Last week, a group of 150 experts from Google, Microsoft, Lockheed Martin, UPenn, Yale, Georgia Tech, and Carnegie Mellon (to name a few) published the latest edition of the Roadmap for Robotics, a report that outlines the industry's future. The 100-page paper is meant to serve as a guide to what sorts of developments the tech industry should strive for and what types of technologies Congress should invest in.
The experts offer specific suggestions as to how the U.S. should allocate funds toward advancing robotics and lays out suggestions for regulation. For one, it suggests robotics companies be required to offer more transparency regarding the tasks that their machines can and cannot perform. The report specifically singles out robots meant for hospitals and other medical settings.
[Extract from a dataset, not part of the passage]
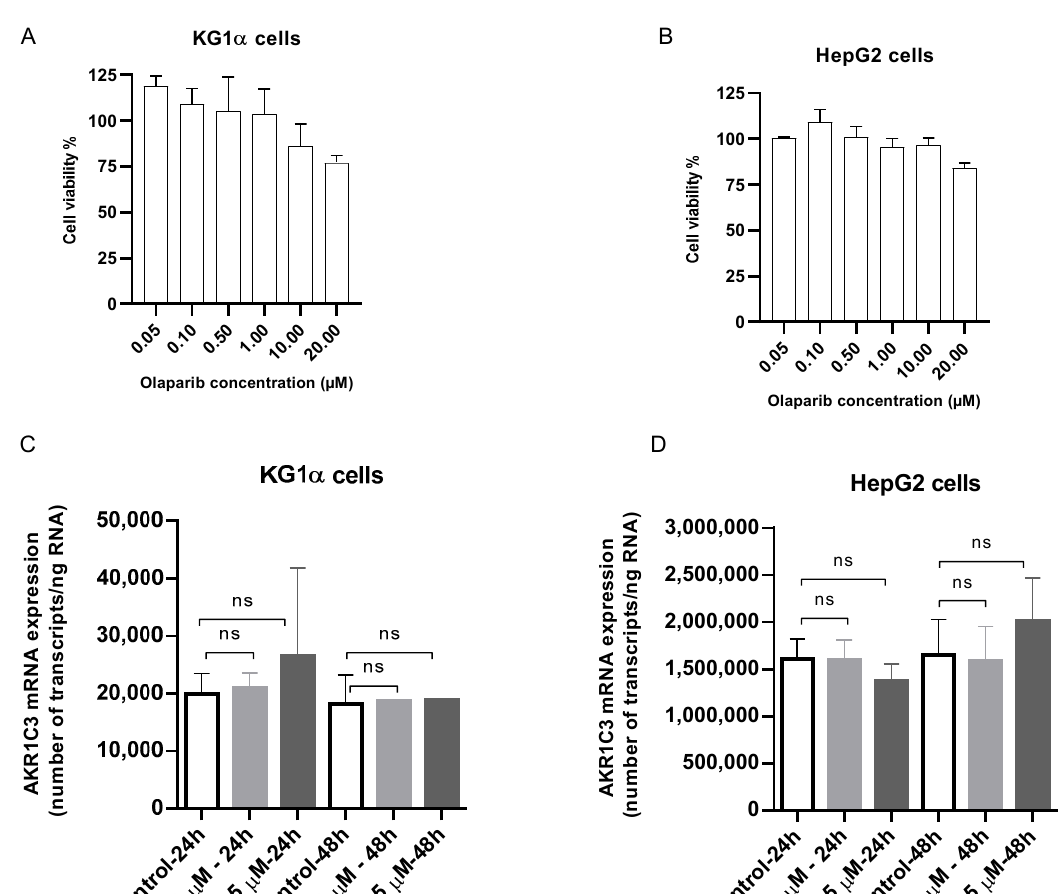
Figure 8. E ff ect of olaparib (0.05–20.00 µ M) on cell viability in ( a ) KG1 α cells and ( b ) HepG2 cells after 48 h exposure. Cell viability of 0% and 100% were assigned to cells incubated with 10% DMSO and vehicle control, respectively. GraphPad Prism 8.4.0 was used to perform normalization of absorbance values. Determination of AKR1C3 expression after exposure to olaparib (1 and 5 µ M) in ( c ) KG1 α cells and ( d ) HepG2 cells. After 24 h and 48 h, possible changes in AKR1C3 mRNA expression were monitored by quantitative reverse transcription real-time PCR (qRT-PCR). Student’s t -test (unpaired) was employed to assess statistical significance (ns: not significant). Data are presented as the means ± SD of three independent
"There have been several instances," the paper says, without naming names, "of companies grossly exaggerating a robot's capabilities, understating the required amount of training time clinicians need to become proficient at using a robot, and substantially overcharging rural hospitals for technology that does not actually benefit health care workers or patients."
The paper cites delivery bots as an important area of development. Currently, Silicon Valley startup Savioke's Relay acts as a bellhop, making deliveries throughout hotels. London-based Starship Technologies manufactures bots that cruise down sidewalks and deliver food and parcels. The road map encourages the development of limbed robots that can deliver goods by climbing stairs, avoiding broken walkways, and negotiating crowded areas--much in the ways that humans do. "With such a solution," the authors say, "logistics will become fast, 24/7, on-demand, inexpensive, predictable, and well-tracked."
Another key suggestion: Invest in robotics for use in the manufacturing industry that are highly intuitive and require little training. The authors warn that China, South Korea, Japan, and India are all spending more on technology education than the U.S.--allowing their manufacturing industries to grow at a faster rate as tech is easily integrated into their factories.
Robotics can vastly increase the speed and efficiency with which goods are produced. A robot at Under Armour's new Baltimore facility, for instance, can produce sneakers at a rate 200 times faster than humans, while another can slice through 50 sheets of fabric at once while automatically cutting in the pattern that produces the least amount of waste.
The authors also predict that autonomous vehicles will be safer and more predictable than human-driven vehicles within 15 years. To get there, they recommend "significant investment" in the various software and hardware--cameras, radar, ultrasonic sensors--that make self-driving possible.
The paper was partially sponsored by the National Science Foundation, a government agency that supports science and engineering research.
The first edition of this paper, published in 2009, inspired the U.S. government to launch the National Robotics Initiative, a program that provided $70 million for robotics research, in 2011. While it's not yet known what President Trump's position will be when it comes to robotics--he hasn't yet addressed the issue directly--it's not hard to imagine that someone who promised to add jobs in the auto and manufacturing industries might be resistant to machines that automate a good chunk of those jobs.